◆ Task goal: From the review thread below, list each distinct key that is set in the YAML snippets it quotes, giving each key only once.

======== Selected text

You can leave this info from stage 0 in, along with the below sections. The RFCs stages are intended to build on each other, so you can keep relevant data from past stages.

mjwolf · 2025-04-01T23:17:51Z

rfcs/text/0049-entity-fields.md


-<!--


It's not necessarily required, but if you leave in the comments for future stages, it'll be easier for you to update this doc when you get to those stages.

mjwolf · 2025-04-01T23:25:37Z

rfcs/text/0049/entity.yml

+    level: core
+    type: keyword
+    short: Source module or integration that provided the entity data.
+    description: >


I think the document source can usually be determined from event.dataset or the index its in. Do you know of any cases where the existing data isn't enough to determine the source?

romulets · 2025-04-08T13:08:00Z

rfcs/text/0049/entity.yml

+title: Entity
+group: 2
+type: group
+short: Fields to describe various types of entities across IT environments.


Nitpick: What's IT environments? We might have term to describe de space in which entities can be found.

================
======== Records

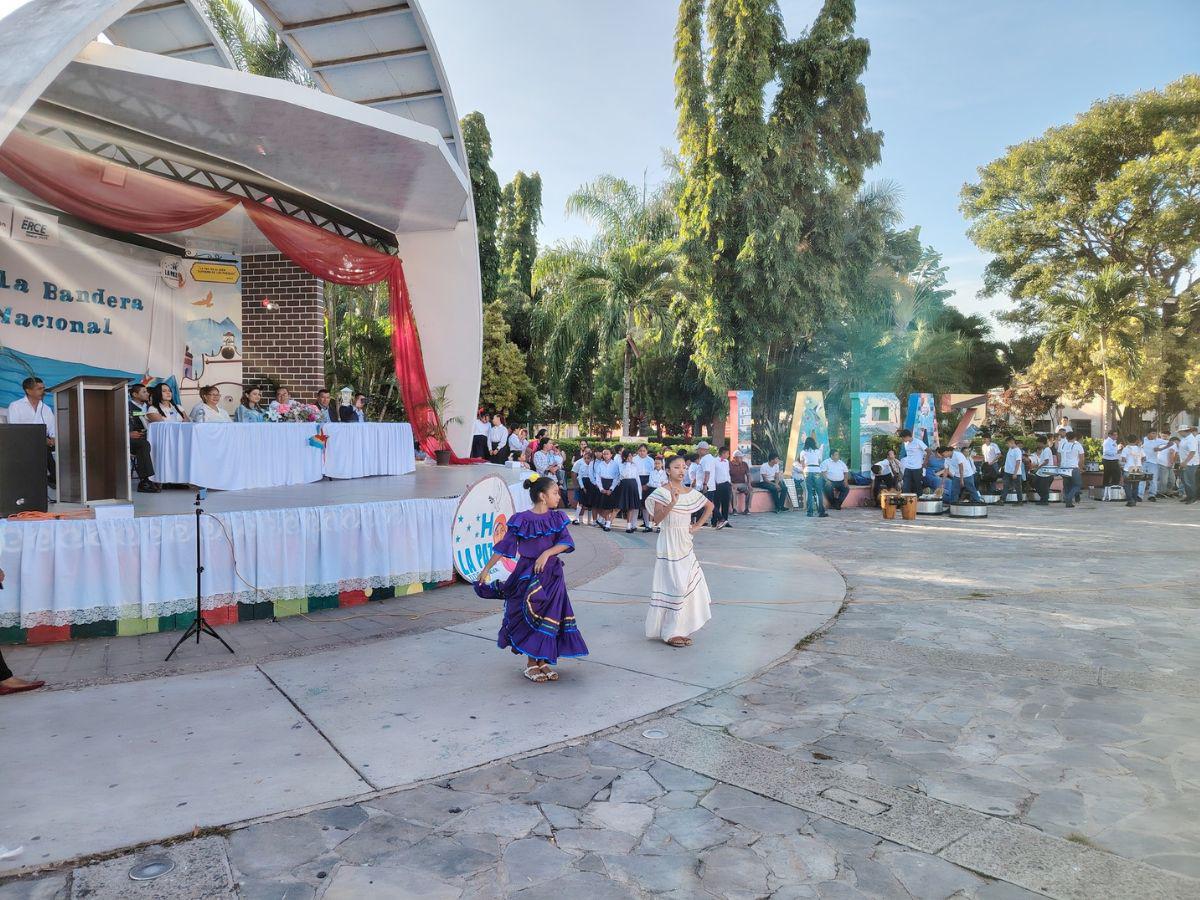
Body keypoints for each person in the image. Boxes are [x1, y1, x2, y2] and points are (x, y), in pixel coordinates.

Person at [474, 474, 588, 683]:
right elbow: (503, 547)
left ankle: (542, 661)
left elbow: (565, 542)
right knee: (530, 615)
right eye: (555, 492)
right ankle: (530, 663)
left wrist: (546, 553)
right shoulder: (521, 519)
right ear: (542, 496)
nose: (558, 496)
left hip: (552, 576)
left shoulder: (557, 517)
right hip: (527, 574)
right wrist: (486, 569)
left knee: (550, 617)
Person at [644, 454, 714, 648]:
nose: (681, 470)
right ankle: (669, 632)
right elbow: (656, 520)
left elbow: (710, 506)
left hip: (685, 542)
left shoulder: (690, 492)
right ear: (668, 470)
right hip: (668, 543)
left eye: (684, 467)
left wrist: (698, 526)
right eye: (676, 467)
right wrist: (672, 503)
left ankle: (679, 629)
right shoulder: (661, 492)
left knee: (690, 585)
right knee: (675, 586)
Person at [6, 376, 56, 486]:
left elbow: (53, 432)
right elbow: (16, 431)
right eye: (39, 389)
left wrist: (52, 440)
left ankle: (54, 479)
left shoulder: (46, 409)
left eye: (43, 388)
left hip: (43, 447)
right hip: (22, 446)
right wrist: (41, 439)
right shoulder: (15, 406)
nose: (43, 391)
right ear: (28, 390)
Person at [126, 383, 161, 493]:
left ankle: (167, 479)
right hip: (132, 439)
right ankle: (145, 481)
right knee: (143, 445)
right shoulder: (126, 406)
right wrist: (127, 433)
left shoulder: (151, 407)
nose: (147, 394)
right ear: (135, 394)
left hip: (151, 436)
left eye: (147, 392)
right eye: (144, 392)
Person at [615, 449, 645, 533]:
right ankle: (608, 523)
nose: (630, 458)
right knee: (618, 507)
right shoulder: (621, 465)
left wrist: (639, 493)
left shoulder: (635, 466)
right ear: (624, 457)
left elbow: (637, 479)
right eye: (628, 456)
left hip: (633, 486)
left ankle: (629, 526)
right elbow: (624, 474)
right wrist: (628, 463)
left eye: (631, 456)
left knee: (631, 507)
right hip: (624, 486)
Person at [592, 447, 620, 530]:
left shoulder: (615, 464)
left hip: (612, 485)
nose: (605, 455)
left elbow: (616, 477)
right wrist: (601, 488)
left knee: (610, 506)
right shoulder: (600, 464)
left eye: (607, 454)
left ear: (611, 455)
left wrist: (611, 489)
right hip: (602, 485)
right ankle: (606, 522)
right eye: (604, 454)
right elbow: (598, 477)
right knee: (602, 506)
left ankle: (607, 523)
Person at [801, 437, 828, 517]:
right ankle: (821, 512)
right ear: (814, 443)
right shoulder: (817, 451)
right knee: (819, 492)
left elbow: (802, 464)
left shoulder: (803, 452)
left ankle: (809, 512)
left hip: (807, 471)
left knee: (809, 492)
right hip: (816, 470)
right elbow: (819, 461)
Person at [1058, 430, 1086, 508]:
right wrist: (1080, 468)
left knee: (1067, 485)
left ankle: (1068, 501)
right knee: (1077, 485)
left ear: (1066, 437)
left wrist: (1060, 465)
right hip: (1073, 467)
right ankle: (1069, 498)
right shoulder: (1078, 445)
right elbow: (1082, 458)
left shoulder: (1062, 444)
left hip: (1064, 467)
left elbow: (1059, 456)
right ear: (1075, 437)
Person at [898, 429, 928, 496]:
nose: (902, 439)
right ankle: (905, 502)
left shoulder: (918, 442)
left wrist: (925, 462)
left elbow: (929, 451)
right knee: (905, 486)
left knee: (917, 486)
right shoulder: (906, 443)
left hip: (917, 468)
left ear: (907, 436)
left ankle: (919, 501)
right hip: (908, 467)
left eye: (903, 438)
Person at [1118, 434, 1144, 507]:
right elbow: (1144, 458)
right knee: (1136, 486)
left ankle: (1130, 500)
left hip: (1128, 469)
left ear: (1127, 441)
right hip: (1138, 469)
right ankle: (1135, 500)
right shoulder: (1140, 449)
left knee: (1127, 485)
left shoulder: (1126, 449)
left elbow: (1123, 459)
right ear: (1136, 441)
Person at [571, 448, 595, 525]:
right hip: (583, 483)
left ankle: (589, 521)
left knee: (590, 502)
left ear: (591, 458)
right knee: (581, 501)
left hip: (591, 483)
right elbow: (578, 476)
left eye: (588, 458)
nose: (586, 460)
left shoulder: (593, 465)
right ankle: (576, 518)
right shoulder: (580, 464)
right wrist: (581, 486)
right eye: (585, 458)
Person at [1030, 435, 1054, 505]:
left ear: (1042, 443)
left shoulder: (1046, 450)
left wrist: (1037, 468)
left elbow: (1046, 461)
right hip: (1043, 472)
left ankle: (1044, 500)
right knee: (1035, 483)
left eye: (1038, 443)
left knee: (1042, 486)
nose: (1037, 445)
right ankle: (1043, 499)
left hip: (1046, 472)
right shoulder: (1045, 450)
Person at [1140, 431, 1165, 501]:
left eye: (1155, 434)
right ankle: (1139, 495)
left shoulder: (1158, 441)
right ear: (1148, 433)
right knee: (1142, 478)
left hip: (1153, 462)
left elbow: (1171, 443)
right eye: (1153, 433)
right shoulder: (1143, 440)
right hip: (1143, 462)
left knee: (1153, 479)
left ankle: (1152, 495)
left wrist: (1160, 449)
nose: (1154, 435)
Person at [713, 446, 733, 528]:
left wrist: (729, 482)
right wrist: (714, 483)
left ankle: (725, 520)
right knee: (716, 504)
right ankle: (714, 521)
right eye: (727, 453)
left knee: (726, 503)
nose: (728, 455)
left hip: (726, 484)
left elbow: (727, 473)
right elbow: (713, 473)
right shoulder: (714, 461)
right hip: (718, 484)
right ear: (723, 453)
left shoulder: (726, 462)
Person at [1177, 425, 1198, 503]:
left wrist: (1185, 462)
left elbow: (1192, 452)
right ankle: (1188, 496)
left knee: (1189, 481)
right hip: (1184, 463)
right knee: (1184, 480)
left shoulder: (1191, 439)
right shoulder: (1184, 439)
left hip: (1190, 463)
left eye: (1180, 432)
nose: (1179, 433)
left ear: (1184, 431)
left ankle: (1193, 497)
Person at [1002, 436, 1026, 504]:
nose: (1007, 445)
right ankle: (1002, 499)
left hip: (1016, 473)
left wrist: (1015, 473)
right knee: (1005, 486)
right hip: (1007, 472)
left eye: (1007, 443)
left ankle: (1020, 501)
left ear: (1011, 442)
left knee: (1018, 487)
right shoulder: (1010, 449)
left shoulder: (1017, 451)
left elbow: (1018, 462)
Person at [647, 455, 667, 533]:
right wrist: (658, 484)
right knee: (651, 508)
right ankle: (649, 525)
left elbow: (665, 483)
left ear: (662, 464)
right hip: (653, 491)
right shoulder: (652, 472)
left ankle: (659, 525)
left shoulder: (665, 473)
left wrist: (658, 484)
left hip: (661, 492)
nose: (657, 465)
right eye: (655, 463)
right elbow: (650, 483)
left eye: (658, 463)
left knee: (659, 509)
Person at [729, 450, 752, 515]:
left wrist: (749, 484)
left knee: (750, 490)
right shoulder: (729, 464)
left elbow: (748, 475)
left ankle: (747, 509)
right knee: (733, 491)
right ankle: (734, 509)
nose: (742, 459)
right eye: (740, 457)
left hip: (742, 484)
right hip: (733, 484)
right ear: (735, 458)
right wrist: (732, 484)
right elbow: (726, 476)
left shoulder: (744, 464)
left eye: (742, 457)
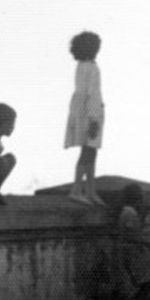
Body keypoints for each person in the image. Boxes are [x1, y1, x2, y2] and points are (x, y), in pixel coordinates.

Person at [64, 31, 105, 205]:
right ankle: (78, 189)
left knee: (89, 152)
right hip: (90, 113)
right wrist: (94, 119)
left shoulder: (81, 66)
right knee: (88, 152)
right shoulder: (92, 68)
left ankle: (90, 190)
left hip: (81, 111)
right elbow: (92, 94)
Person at [113, 184, 150, 300]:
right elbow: (131, 234)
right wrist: (145, 242)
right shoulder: (130, 213)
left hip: (129, 252)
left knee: (139, 285)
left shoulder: (127, 212)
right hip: (132, 253)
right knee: (145, 285)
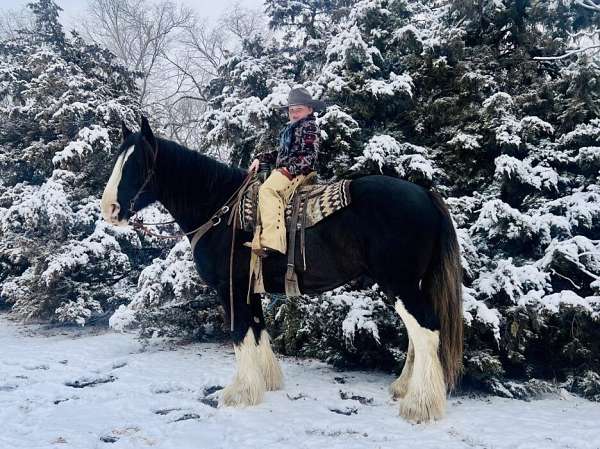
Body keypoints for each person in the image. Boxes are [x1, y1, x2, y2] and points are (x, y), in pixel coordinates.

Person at [248, 87, 325, 257]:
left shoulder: (309, 127)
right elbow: (280, 155)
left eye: (299, 109)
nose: (294, 114)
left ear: (310, 110)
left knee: (268, 190)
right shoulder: (290, 131)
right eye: (291, 110)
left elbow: (309, 156)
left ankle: (273, 241)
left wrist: (289, 171)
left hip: (300, 172)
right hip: (288, 170)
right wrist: (259, 158)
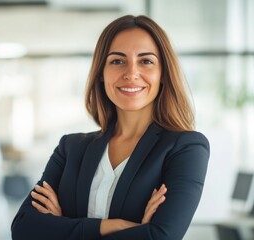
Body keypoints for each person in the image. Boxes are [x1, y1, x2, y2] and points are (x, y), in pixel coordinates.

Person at [11, 14, 209, 240]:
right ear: (101, 74)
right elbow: (24, 228)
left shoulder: (185, 147)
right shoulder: (71, 148)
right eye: (117, 61)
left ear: (162, 74)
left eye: (146, 61)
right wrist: (118, 227)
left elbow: (162, 236)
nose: (131, 73)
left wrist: (64, 227)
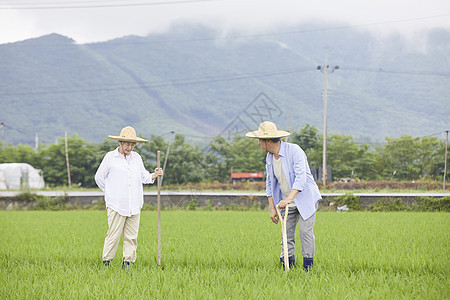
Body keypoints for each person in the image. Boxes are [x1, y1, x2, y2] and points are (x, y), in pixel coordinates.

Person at [246, 121, 322, 271]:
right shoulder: (269, 158)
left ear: (268, 141)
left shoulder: (294, 151)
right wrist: (272, 208)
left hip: (305, 198)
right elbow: (270, 183)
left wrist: (289, 199)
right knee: (286, 234)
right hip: (285, 202)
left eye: (260, 141)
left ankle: (308, 268)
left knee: (305, 232)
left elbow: (301, 178)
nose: (259, 144)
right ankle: (287, 267)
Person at [95, 126, 163, 268]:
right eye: (127, 144)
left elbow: (144, 176)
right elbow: (99, 178)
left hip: (134, 204)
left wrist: (154, 175)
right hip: (116, 204)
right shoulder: (110, 157)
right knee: (113, 235)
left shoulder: (136, 158)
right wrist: (111, 193)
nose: (130, 147)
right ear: (120, 143)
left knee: (131, 237)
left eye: (132, 144)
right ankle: (106, 262)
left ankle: (128, 263)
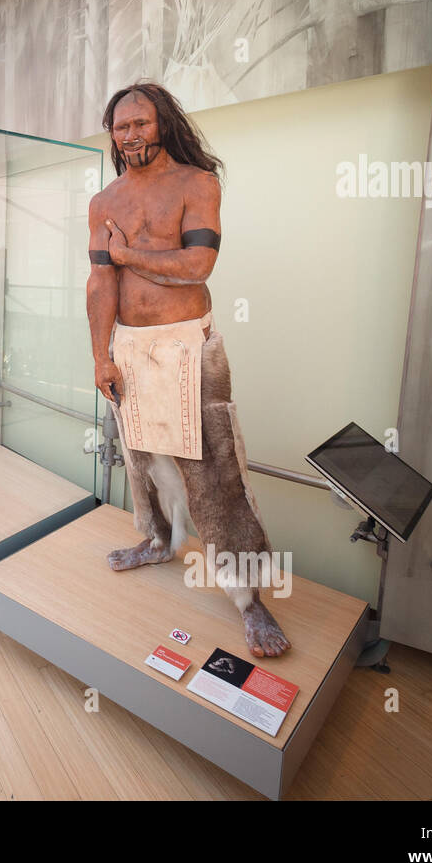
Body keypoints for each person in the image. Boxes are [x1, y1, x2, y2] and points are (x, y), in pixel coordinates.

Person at [86, 82, 290, 659]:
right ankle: (157, 540)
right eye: (120, 127)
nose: (129, 136)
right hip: (129, 347)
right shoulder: (105, 202)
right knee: (143, 460)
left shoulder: (198, 185)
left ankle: (249, 599)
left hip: (187, 347)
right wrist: (101, 354)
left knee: (215, 471)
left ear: (163, 124)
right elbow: (100, 282)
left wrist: (126, 255)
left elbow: (197, 265)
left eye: (140, 124)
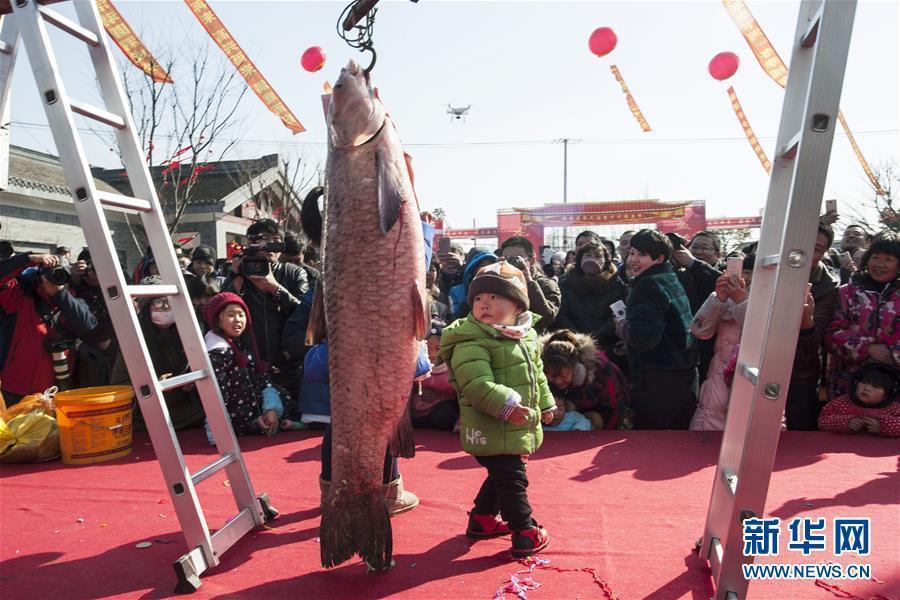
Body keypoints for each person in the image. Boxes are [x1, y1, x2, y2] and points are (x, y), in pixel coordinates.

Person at [440, 261, 555, 556]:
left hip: (513, 425)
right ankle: (524, 530)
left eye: (494, 298)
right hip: (490, 424)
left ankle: (481, 519)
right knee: (512, 478)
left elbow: (536, 374)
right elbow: (476, 383)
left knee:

================

◆ Answer space: level, type, short, description, title, group